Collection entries
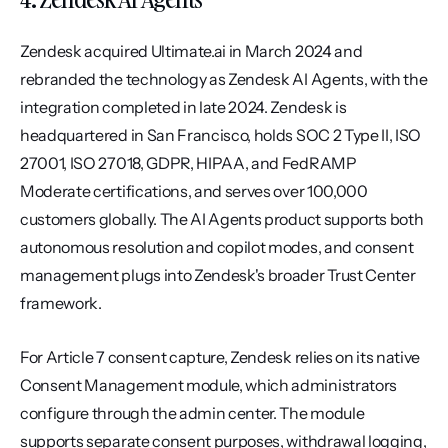
Zendesk acquired Ultimate.ai in March 2024 and 
rebranded the technology as Zendesk AI Agents, with the 
integration completed in late 2024. Zendesk is 
headquartered in San Francisco, holds SOC 2 Type II, ISO 
27001, ISO 27018, GDPR, HIPAA, and FedRAMP 
Moderate certifications, and serves over 100,000 
customers globally. The AI Agents product supports both 
autonomous resolution and copilot modes, and consent 
management plugs into Zendesk's broader Trust Center 
framework.
For Article 7 consent capture, Zendesk relies on its native 
Consent Management module, which administrators 
configure through the admin center. The module 
supports separate consent purposes, withdrawal logging, 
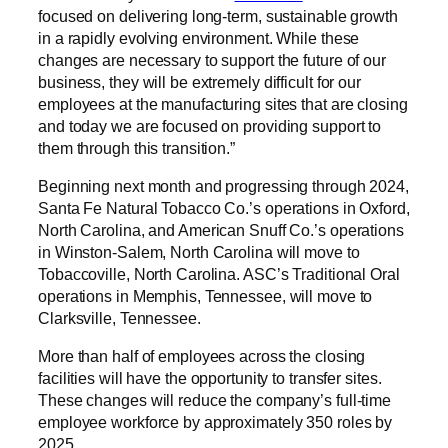
focused on delivering long-term, sustainable growth
in a rapidly evolving environment. While these
changes are necessary to support the future of our
business, they will be extremely difficult for our
employees at the manufacturing sites that are closing
and today we are focused on providing support to
them through this transition.”
Beginning next month and progressing through 2024,
Santa Fe Natural Tobacco Co.’s operations in Oxford,
North Carolina, and American Snuff Co.’s operations
in Winston-Salem, North Carolina will move to
Tobaccoville, North Carolina. ASC’s Traditional Oral
operations in Memphis, Tennessee, will move to
Clarksville, Tennessee.
More than half of employees across the closing
facilities will have the opportunity to transfer sites.
These changes will reduce the company’s full-time
employee workforce by approximately 350 roles by
2025.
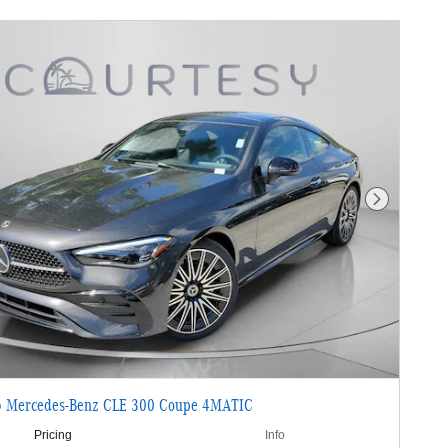
Next Photo
 Mercedes-Benz CLE 300 Coupe 4MATIC
Pricing
Info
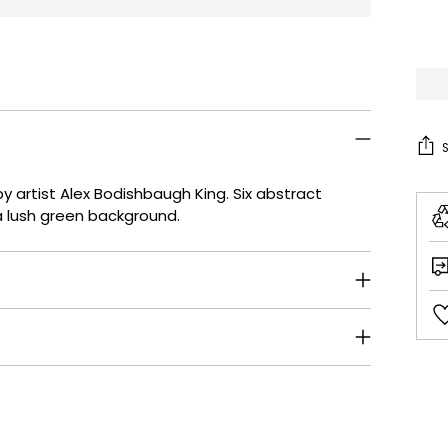
by artist Alex Bodishbaugh King. Six abstract
 a lush green background.
Add
pro
to
your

● Instruction
How many lines of the entries above contain the string "operations", with case counting? Reply with the number alone.

● Answer to the exercise
3